Lieberman called on Lamont to ban Hamsher from traveling with the campaign, refuse to take any money raised by Hamsher and remove any links to her postings on his Web site.

Lamont brushed past reporters Wednesday night in Bridgeport, saying: "I don't know anything about the blogs. I'm not responsible for those. I have no comment on them."

Lamont spokeswoman Liz Dupont-Diehl tried to distance the campaign from the photo and said campaign manager Tom Swan had called Hamsher and asked that the picture be taken off the blog. "This was not the campaign's doing," she said. "We find it offensive and inappropriate. We asked that it be taken down, and it was."

But Dupont-Diehl said the campaign will not bow to the Lieberman campaign's demand that Lamont cut any ties with Hamsher. "She's not part of the campaign staff," Dupont-Diehl said. "She's an independent blogger covering the race."

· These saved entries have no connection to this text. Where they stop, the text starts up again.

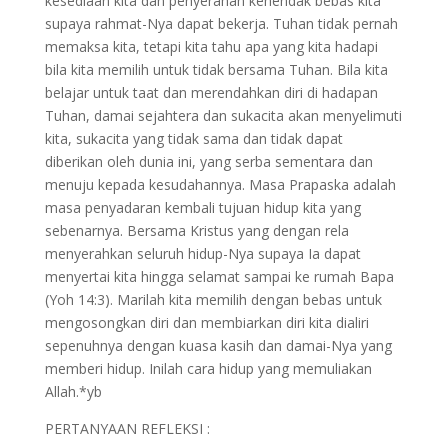
kesediaan kita dan penyerahan kehendak bebas kita
supaya rahmat-Nya dapat bekerja. Tuhan tidak pernah
memaksa kita, tetapi kita tahu apa yang kita hadapi
bila kita memilih untuk tidak bersama Tuhan. Bila kita
belajar untuk taat dan merendahkan diri di hadapan
Tuhan, damai sejahtera dan sukacita akan menyelimuti
kita, sukacita yang tidak sama dan tidak dapat
diberikan oleh dunia ini, yang serba sementara dan
menuju kepada kesudahannya. Masa Prapaska adalah
masa penyadaran kembali tujuan hidup kita yang
sebenarnya. Bersama Kristus yang dengan rela
menyerahkan seluruh hidup-Nya supaya Ia dapat
menyertai kita hingga selamat sampai ke rumah Bapa
(Yoh 14:3). Marilah kita memilih dengan bebas untuk
mengosongkan diri dan membiarkan diri kita dialiri
sepenuhnya dengan kuasa kasih dan damai-Nya yang
memberi hidup. Inilah cara hidup yang memuliakan
Allah.*yb
PERTANYAAN REFLEKSI :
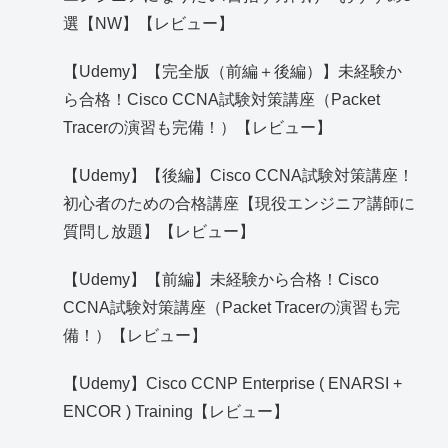
選【NW】【レビュー】
【Udemy】【完全版（前編＋後編）】未経験か
ら合格！Cisco CCNA試験対策講座（Packet
Tracerの演習も完備！）【レビュー】
【Udemy】【後編】Cisco CCNA試験対策講座！
初心者のための合格講座【現役エンジニア講師に
質問し放題】【レビュー】
【Udemy】【前編】未経験から合格！Cisco
CCNA試験対策講座（Packet Tracerの演習も完
備！）【レビュー】
【Udemy】Cisco CCNP Enterprise ( ENARSI +
ENCOR ) Training【レビュー】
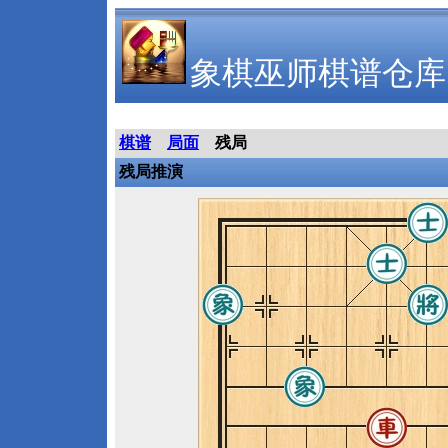
象棋巫师棋谱仓库
棋谱
局面
残局
残局推演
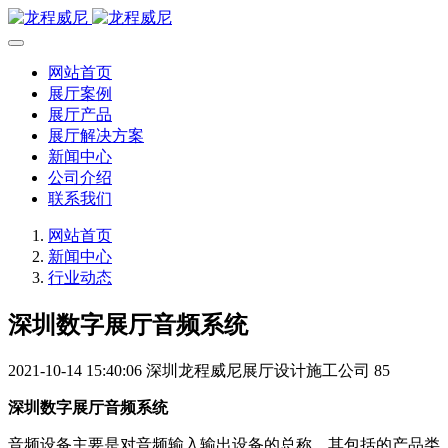
网站首页
展厅案例
展厅产品
展厅解决方案
新闻中心
公司介绍
联系我们
网站首页
新闻中心
行业动态
深圳数字展厅音频系统
2021-10-14 15:40:06
深圳龙程威尼展厅设计施工公司
85
深圳数字展厅音频系统
音频设备主要是对音频输入输出设备的总称，其包括的产品类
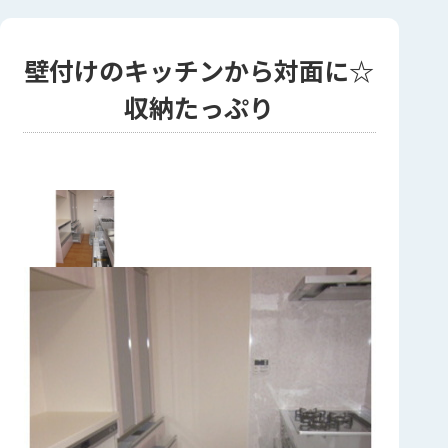
壁付けのキッチンから対面に☆
収納たっぷり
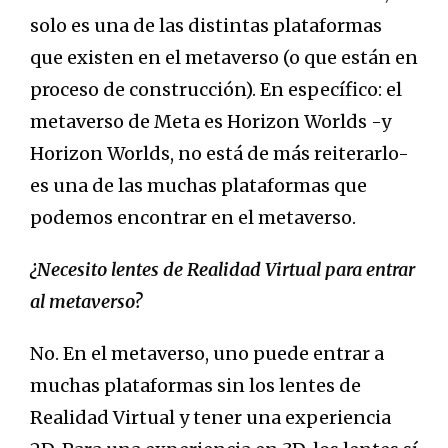
solo es una de las distintas plataformas
que existen en el metaverso (o que están en
proceso de construcción). En específico: el
metaverso de Meta es Horizon Worlds -y
Horizon Worlds, no está de más reiterarlo-
es una de las muchas plataformas que
podemos encontrar en el metaverso.
¿Necesito lentes de Realidad Virtual para entrar
al metaverso?
No. En el metaverso, uno puede entrar a
muchas plataformas sin los lentes de
Realidad Virtual y tener una experiencia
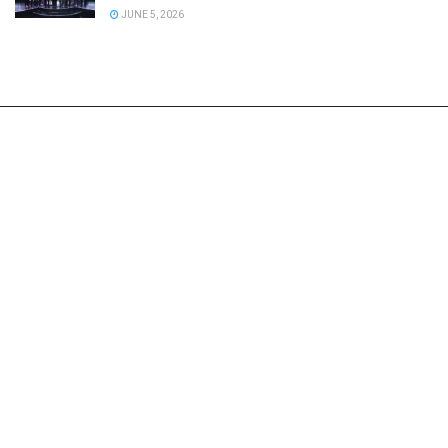
JUNE 5, 2026
Follow Us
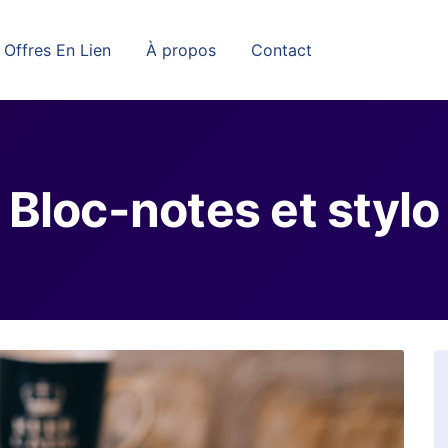
Offres En Lien
À propos
Contact
Bloc-notes et stylo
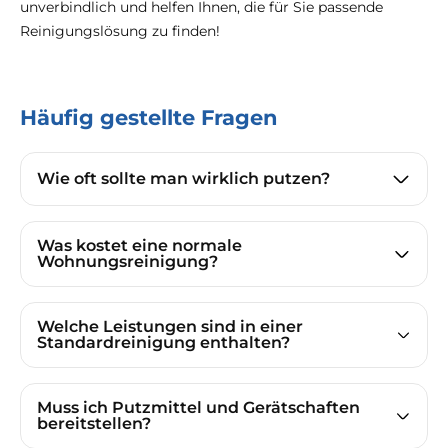
unverbindlich und helfen Ihnen, die für Sie passende
Reinigungslösung zu finden!
Häufig gestellte Fragen
Wie oft sollte man wirklich putzen?
Was kostet eine normale
Wohnungsreinigung?
Welche Leistungen sind in einer
Standardreinigung enthalten?
Muss ich Putzmittel und Gerätschaften
bereitstellen?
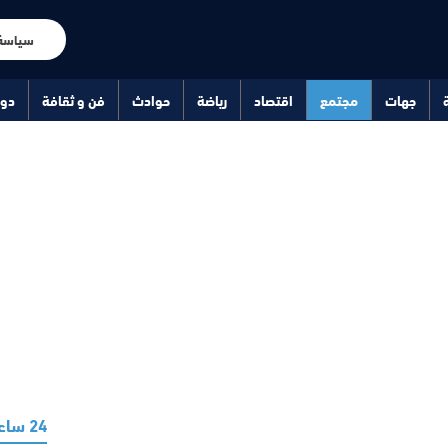
سياسة
جهات
مجتمع
اقتصاد
رياضة
حوادث
فن و ثقافة
دو
24 ساعة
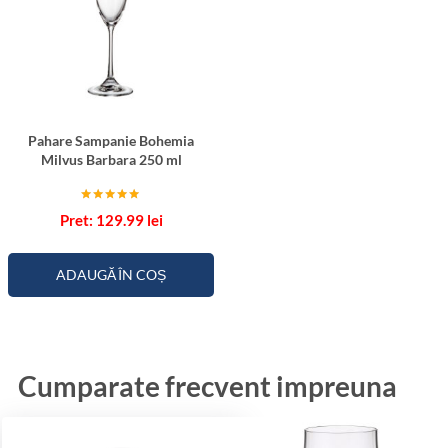
Pahare Sampanie Bohemia
Milvus Barbara 250 ml
Evaluat la
129.99
lei
5.00
din 5
ADAUGĂ ÎN COȘ
Cumparate frecvent impreuna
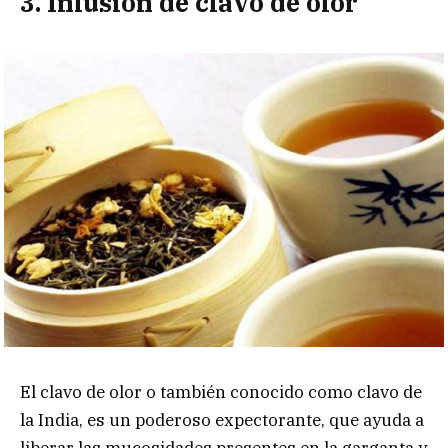
3. Infusión de clavo de olor
El clavo de olor o también conocido como clavo de
la India, es un poderoso expectorante, que ayuda a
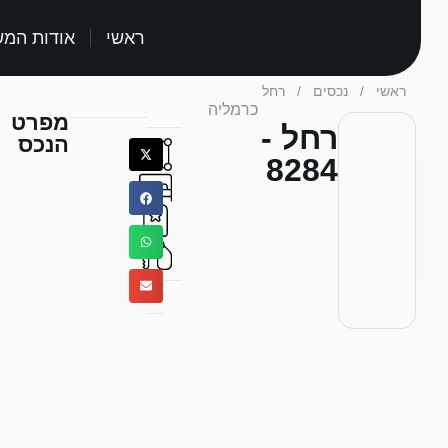
ראשי
אודות המ
ראשי
/
נכסים
/
רחל
כרמליה
מפרט
רחל -
הנכס
8284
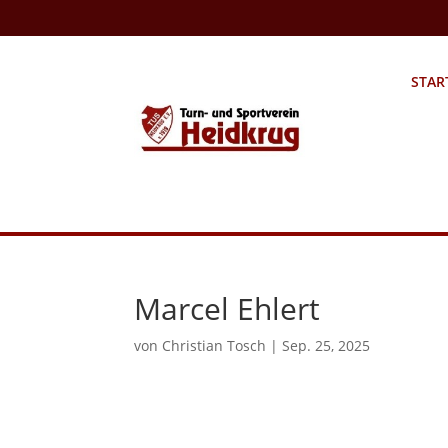
STAR
Marcel Ehlert
von
Christian Tosch
|
Sep. 25, 2025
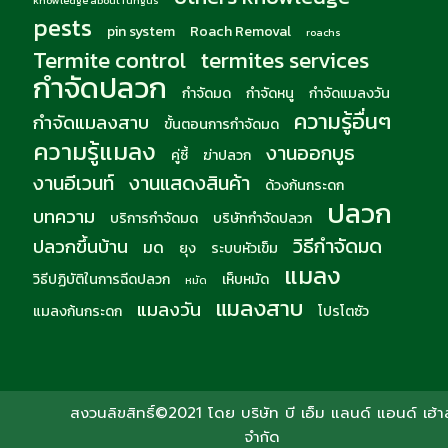
knowledge about fungus
pests
pin system
Roach Removal
roachs
Termite control
termites services
กำจัดปลวก
กำจัดมด
กำจัดหนู
กำจัดแมลงวัน
ความรู้อื่นๆ
กำจัดแมลงสาบ
ขั้นตอนการกำจัดมด
ความรู้แมลง
งานออกบูธ
คู่ซี้
ฆ่าปลวก
งานอีเวนท์
งานแสดงสินค้า
ด้วงก้นกระดก
ปลวก
บทความ
บริการกำจัดมด
บริษัทกำจัดปลวก
วิธีกำจัดมด
ปลวกขึ้นบ้าน
มด
ยุง
ระบบหัวเข็ม
แมลง
วิธีปฏิบัติในการฉีดปลวก
เห็บหมัด
หมัด
แมลงสาบ
แมลงวัน
แมลงก้นกระดก
โปรโตซัว
สงวนลิขสิทธิ์©2021 โดย บริษัท บี เอ็ม แลนด์ แอนด์ เฮ้าส
จำกัด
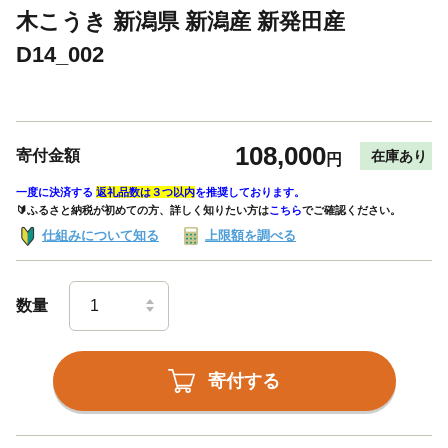
木こうき 新潟県 新潟産 新発田産
D14_002
108,000
寄付金額
在庫あり
円
一度に決済する
返礼品数は３つ以内
を推奨しております。
🔰ふるさと納税が初めての方、詳しく知りたい方は
こちら
でご確認ください。
仕組みについて知る
上限額を調べる
数量
寄付する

She called it "an isolated, nonrepresentative incident" and added: "Ned has been committed to affirmative action and equality. He's been more active in achieving those goals than many people."

Lieberman spokesman Dan Gerstein scoffed at the Lamont campaign's effort to separate the candidate from Hamsher and her posting.

While noting that Hamsher is not a paid staffer, Gerstein argued that she has been an integral part of the Lamont operation. "She's been an active part of their campaign," he said. "She travels with him, she's raised money for them and has become the primary mouthpiece for him in the blogosphere."

Hamsher did not return a message left on her cellphone.

Arianna Huffington, the founder of HuffingtonPost.com, said that no one from the Web site has asked for the photo to be removed. "We did not ask her, nor would we have asked her," she said. "It was a satirical point she made in the picture, and there was nothing in the text that was racist, and there is nothing about Jane that is racist."

Lieberman also has pressed Lamont recently to explain his decision to resign from the Round Hill Club in Greenwich. Lamont told the New York Times he quit the club because of its lack of diversity, but Lieberman has demanded an explanation of why he did not resign earlier.

Competition for the African American vote has intensified in the campaign's closing days. Lieberman's campaign hopes that Clinton's appearance will help rally support for the incumbent in the black community. But, campaigning in Bridgeport on Wednesday night, Sharpton urged African Americans to back Lamont as a way of penalizing Lieberman for supporting Bush.

"Tuesday night the voters of Connecticut have the first national opportunity to say to the world that we are not the cheerleaders of George Bush," Sharpton said.

Political researcher Zachary A. Goldfarb contributed to this report.